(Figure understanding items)
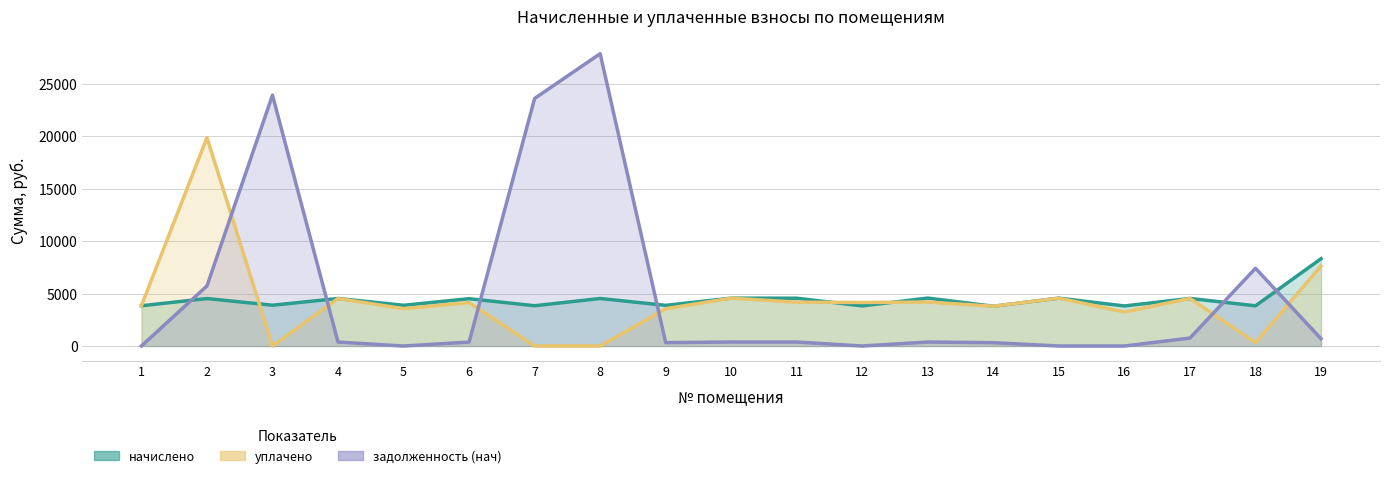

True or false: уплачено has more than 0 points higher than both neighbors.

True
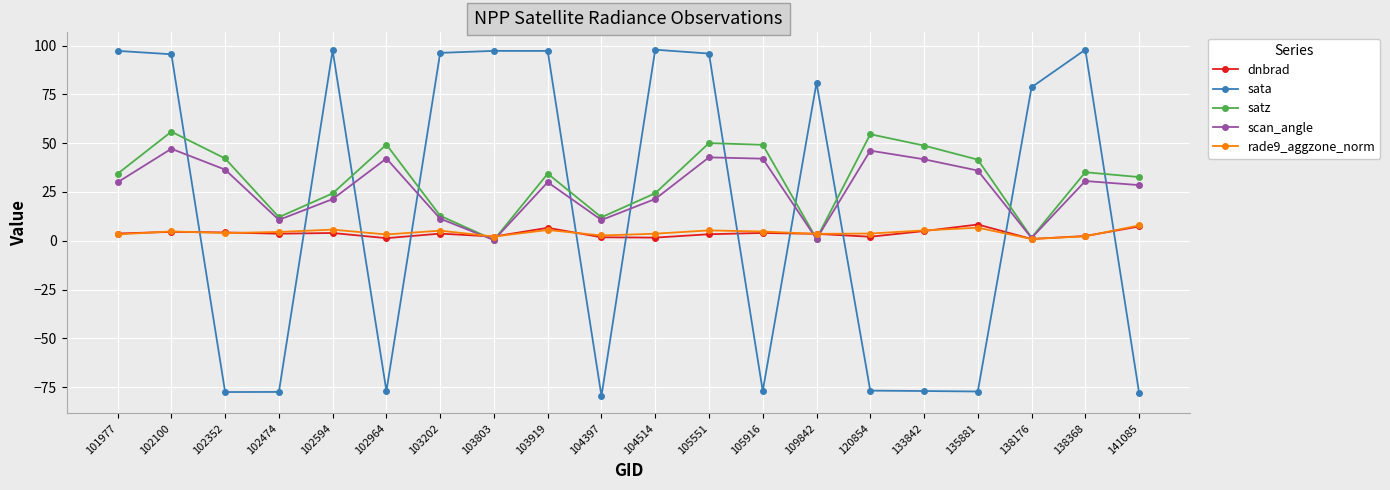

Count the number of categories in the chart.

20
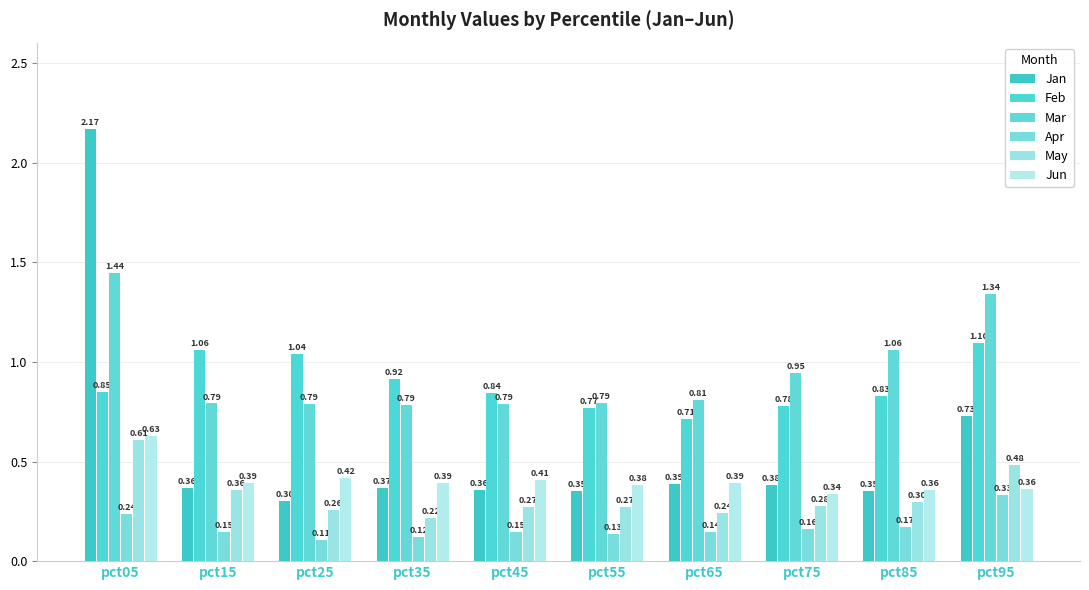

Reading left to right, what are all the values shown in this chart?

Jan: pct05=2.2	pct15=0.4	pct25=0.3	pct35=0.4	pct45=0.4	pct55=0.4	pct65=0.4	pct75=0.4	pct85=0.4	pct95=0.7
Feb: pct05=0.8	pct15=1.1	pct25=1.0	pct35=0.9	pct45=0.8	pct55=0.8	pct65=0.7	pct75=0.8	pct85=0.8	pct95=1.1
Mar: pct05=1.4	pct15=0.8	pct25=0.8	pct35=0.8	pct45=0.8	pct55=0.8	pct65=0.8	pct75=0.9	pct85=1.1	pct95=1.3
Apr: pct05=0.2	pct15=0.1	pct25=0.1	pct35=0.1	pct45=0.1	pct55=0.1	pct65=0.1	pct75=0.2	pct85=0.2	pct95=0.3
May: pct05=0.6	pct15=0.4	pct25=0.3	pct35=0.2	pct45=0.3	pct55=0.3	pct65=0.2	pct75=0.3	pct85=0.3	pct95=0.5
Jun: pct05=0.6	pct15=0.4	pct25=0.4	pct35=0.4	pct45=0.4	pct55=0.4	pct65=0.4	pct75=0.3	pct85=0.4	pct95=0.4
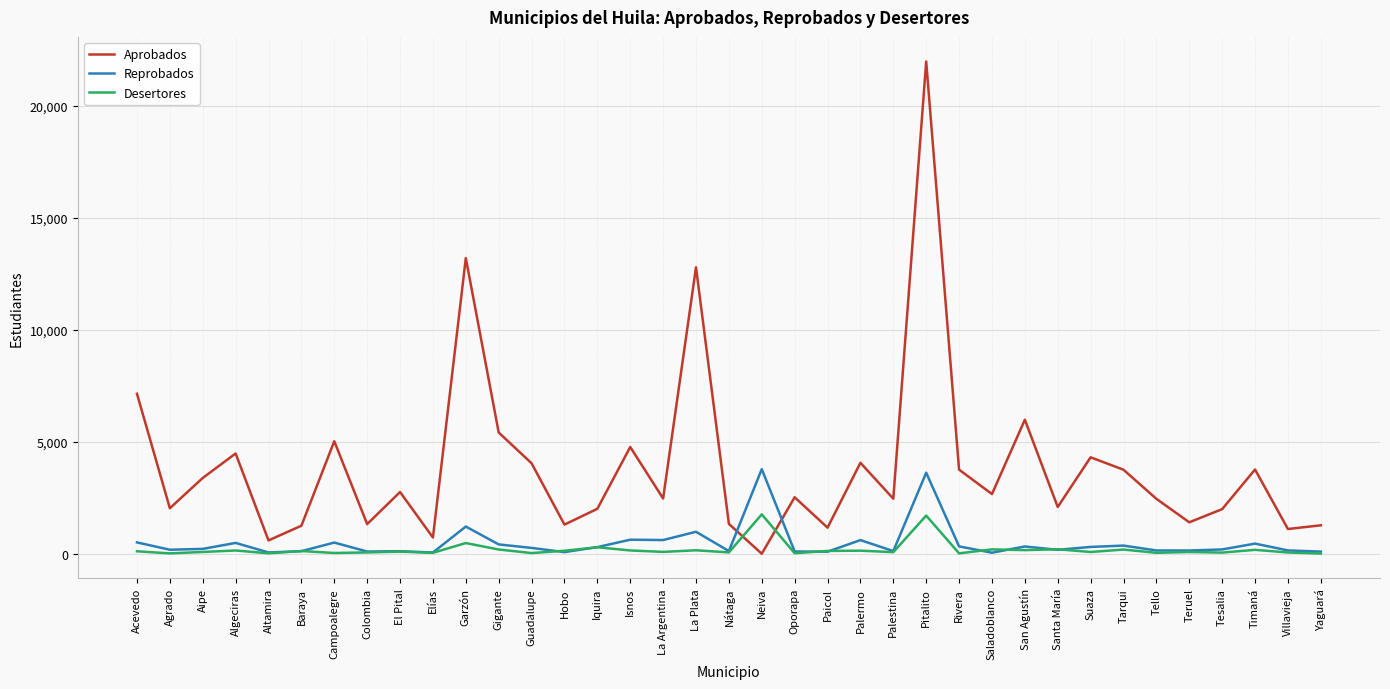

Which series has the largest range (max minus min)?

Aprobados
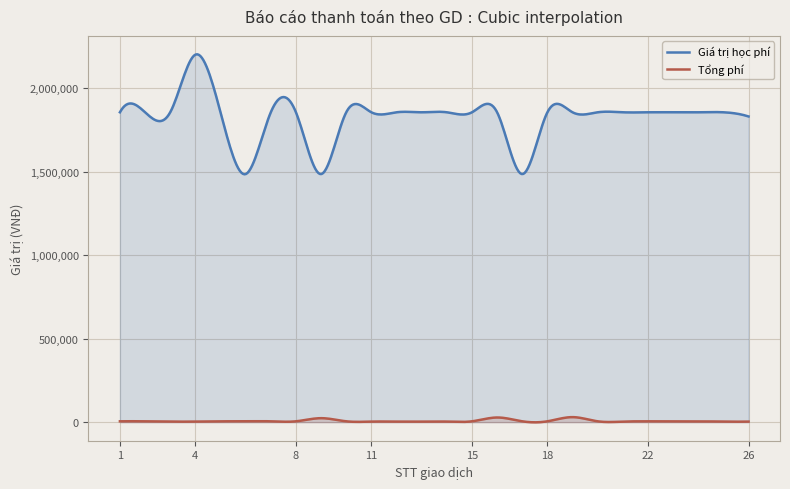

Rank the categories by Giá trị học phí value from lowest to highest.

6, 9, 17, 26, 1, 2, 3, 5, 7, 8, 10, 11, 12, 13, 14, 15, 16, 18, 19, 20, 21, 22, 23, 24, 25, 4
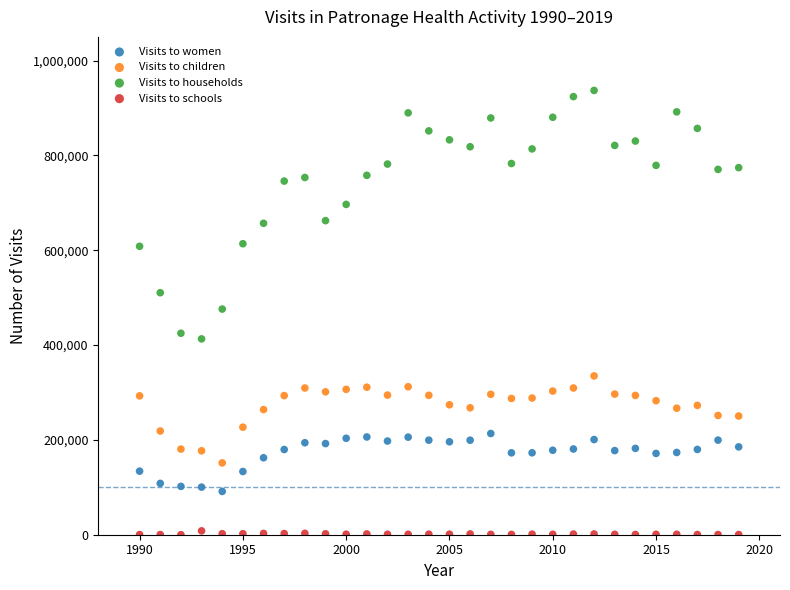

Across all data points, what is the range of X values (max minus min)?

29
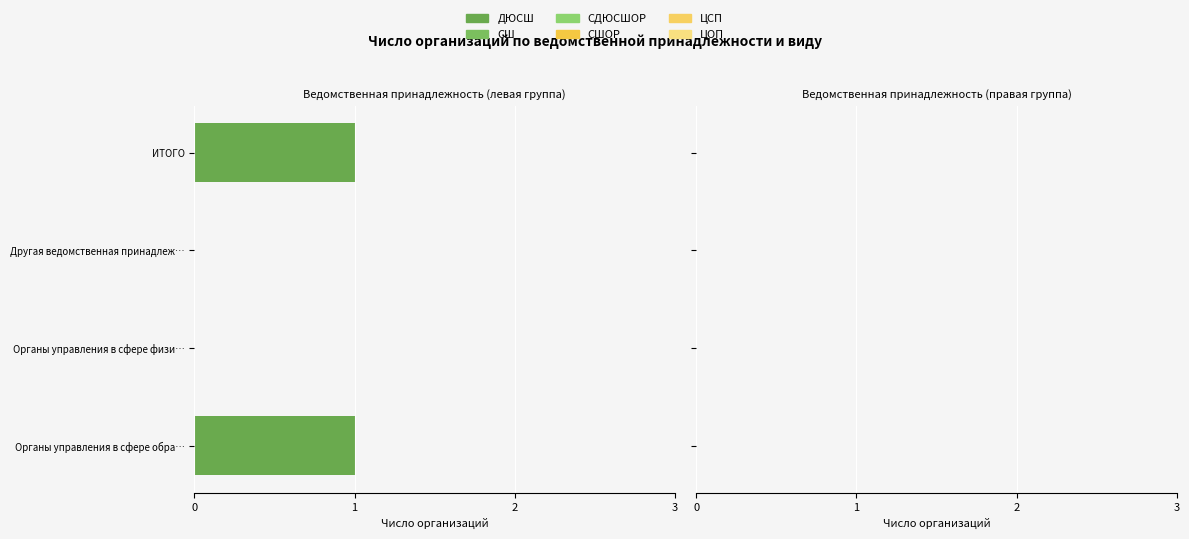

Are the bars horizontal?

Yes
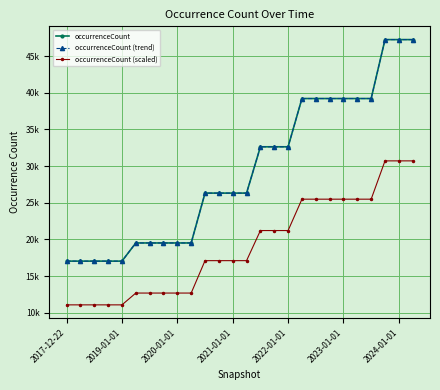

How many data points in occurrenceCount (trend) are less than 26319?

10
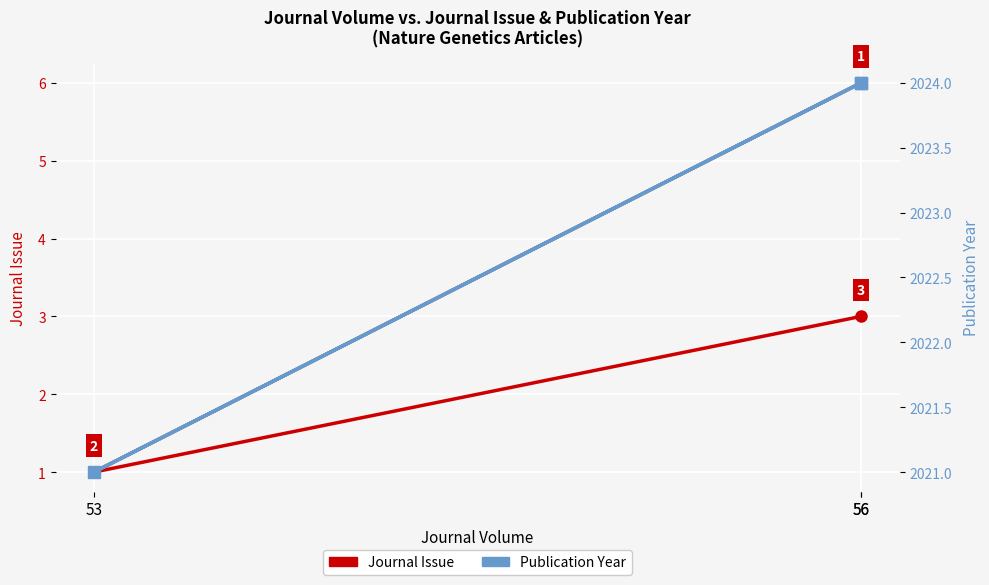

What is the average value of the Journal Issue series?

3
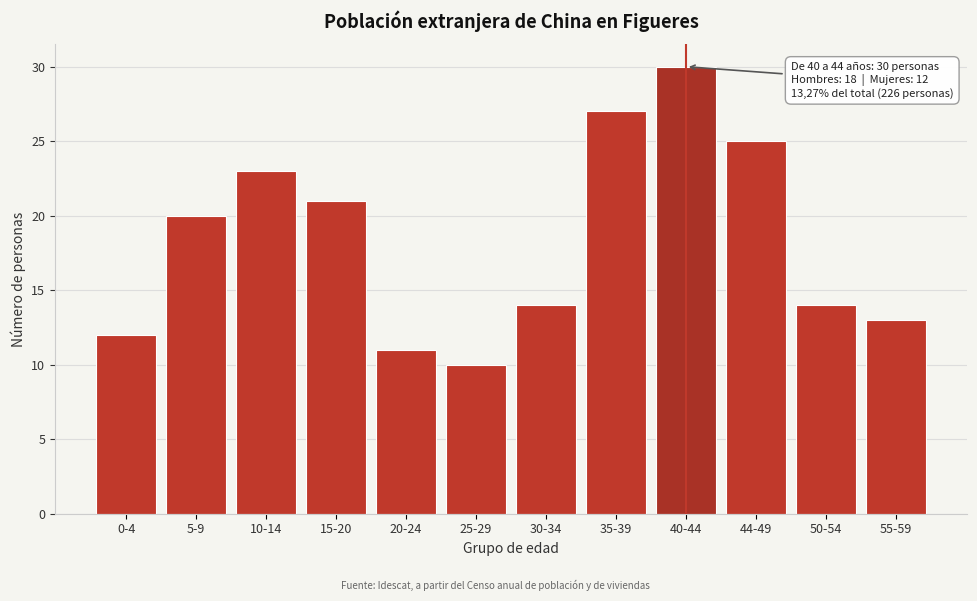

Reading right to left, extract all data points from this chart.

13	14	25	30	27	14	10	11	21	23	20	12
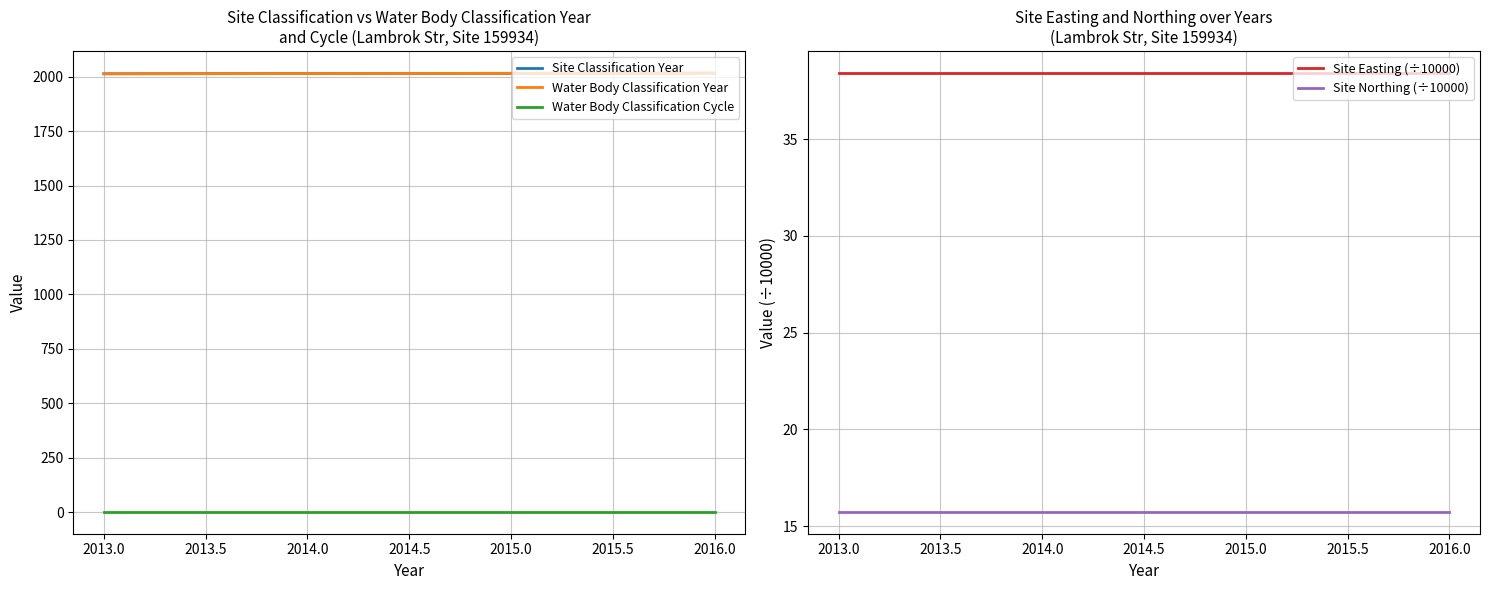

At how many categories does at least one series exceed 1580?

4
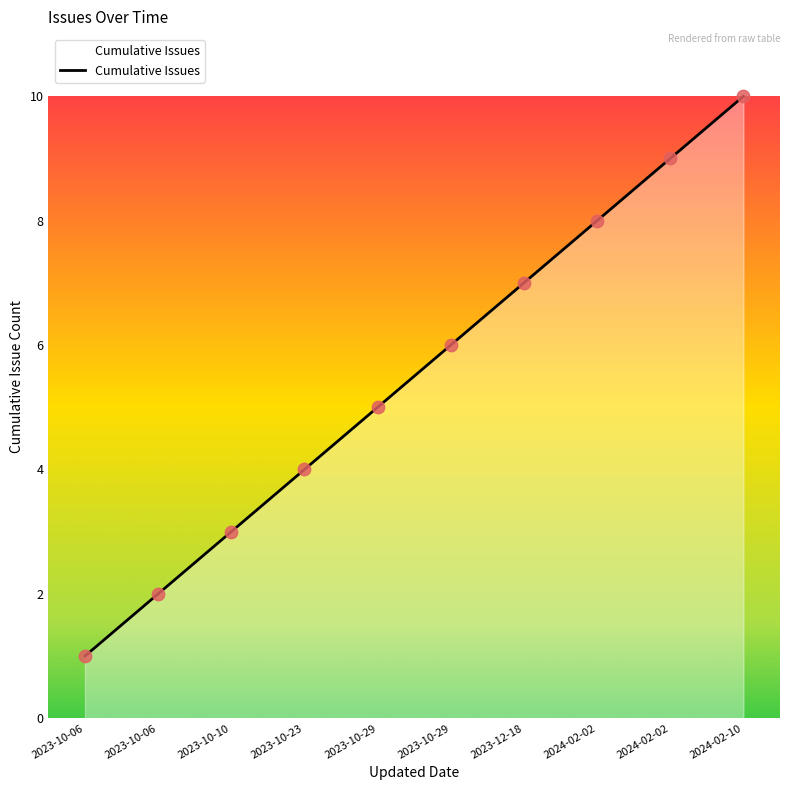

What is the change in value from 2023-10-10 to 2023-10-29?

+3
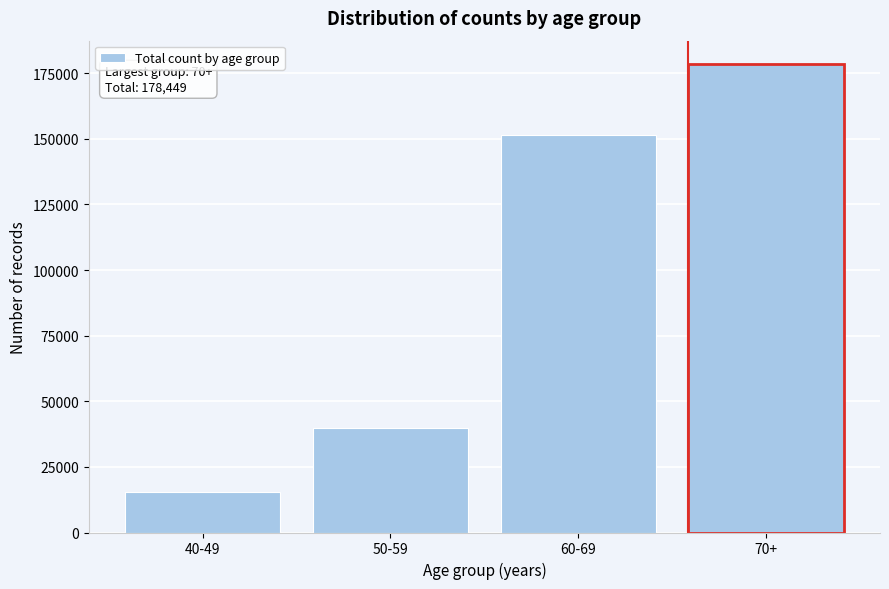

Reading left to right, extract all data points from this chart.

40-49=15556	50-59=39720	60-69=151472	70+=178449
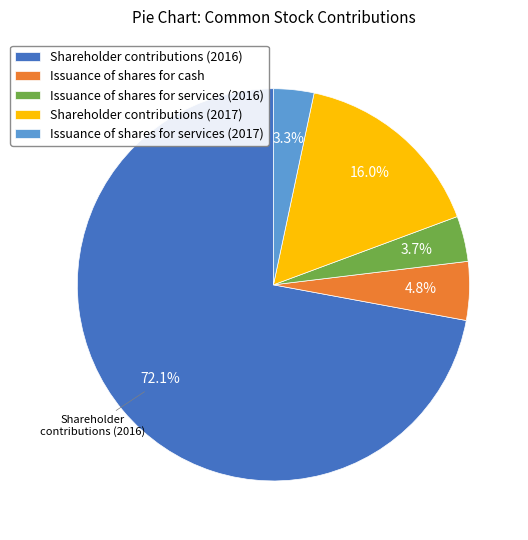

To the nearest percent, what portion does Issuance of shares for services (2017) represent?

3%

## Task item:
Can you express all the items above as a JSON list of strings, one string per line, with blank lines and the pictures left out?

## Solution:
[
  "True or false: уплачено has more than 0 points higher than both neighbors.",
  "True",
  "Count the number of categories in the chart.",
  "20",
  "Reading left to right, what are all the values shown in this chart?",
  "Jan: pct05=2.2\tpct15=0.4\tpct25=0.3\tpct35=0.4\tpct45=0.4\tpct55=0.4\tpct65=0.4\tpct75=0.4\tpct85=0.4\tpct95=0.7",
  "Feb: pct05=0.8\tpct15=1.1\tpct25=1.0\tpct35=0.9\tpct45=0.8\tpct55=0.8\tpct65=0.7\tpct75=0.8\tpct85=0.8\tpct95=1.1",
  "Mar: pct05=1.4\tpct15=0.8\tpct25=0.8\tpct35=0.8\tpct45=0.8\tpct55=0.8\tpct65=0.8\tpct75=0.9\tpct85=1.1\tpct95=1.3",
  "Apr: pct05=0.2\tpct15=0.1\tpct25=0.1\tpct35=0.1\tpct45=0.1\tpct55=0.1\tpct65=0.1\tpct75=0.2\tpct85=0.2\tpct95=0.3",
  "May: pct05=0.6\tpct15=0.4\tpct25=0.3\tpct35=0.2\tpct45=0.3\tpct55=0.3\tpct65=0.2\tpct75=0.3\tpct85=0.3\tpct95=0.5",
  "Jun: pct05=0.6\tpct15=0.4\tpct25=0.4\tpct35=0.4\tpct45=0.4\tpct55=0.4\tpct65=0.4\tpct75=0.3\tpct85=0.4\tpct95=0.4",
  "Which series has the largest range (max minus min)?",
  "Aprobados",
  "Rank the categories by Giá trị học phí value from lowest to highest.",
  "6, 9, 17, 26, 1, 2, 3, 5, 7, 8, 10, 11, 12, 13, 14, 15, 16, 18, 19, 20, 21, 22, 23, 24, 25, 4",
  "Across all data points, what is the range of X values (max minus min)?",
  "29",
  "Are the bars horizontal?",
  "Yes",
  "How many data points in occurrenceCount (trend) are less than 26319?",
  "10",
  "What is the average value of the Journal Issue series?",
  "3",
  "Reading right to left, extract all data points from this chart.",
  "13\t14\t25\t30\t27\t14\t10\t11\t21\t23\t20\t12",
  "At how many categories does at least one series exceed 1580?",
  "4",
  "What is the change in value from 2023-10-10 to 2023-10-29?",
  "+3",
  "Reading left to right, extract all data points from this chart.",
  "40-49=15556\t50-59=39720\t60-69=151472\t70+=178449",
  "To the nearest percent, what portion does Issuance of shares for services (2017) represent?",
  "3%"
]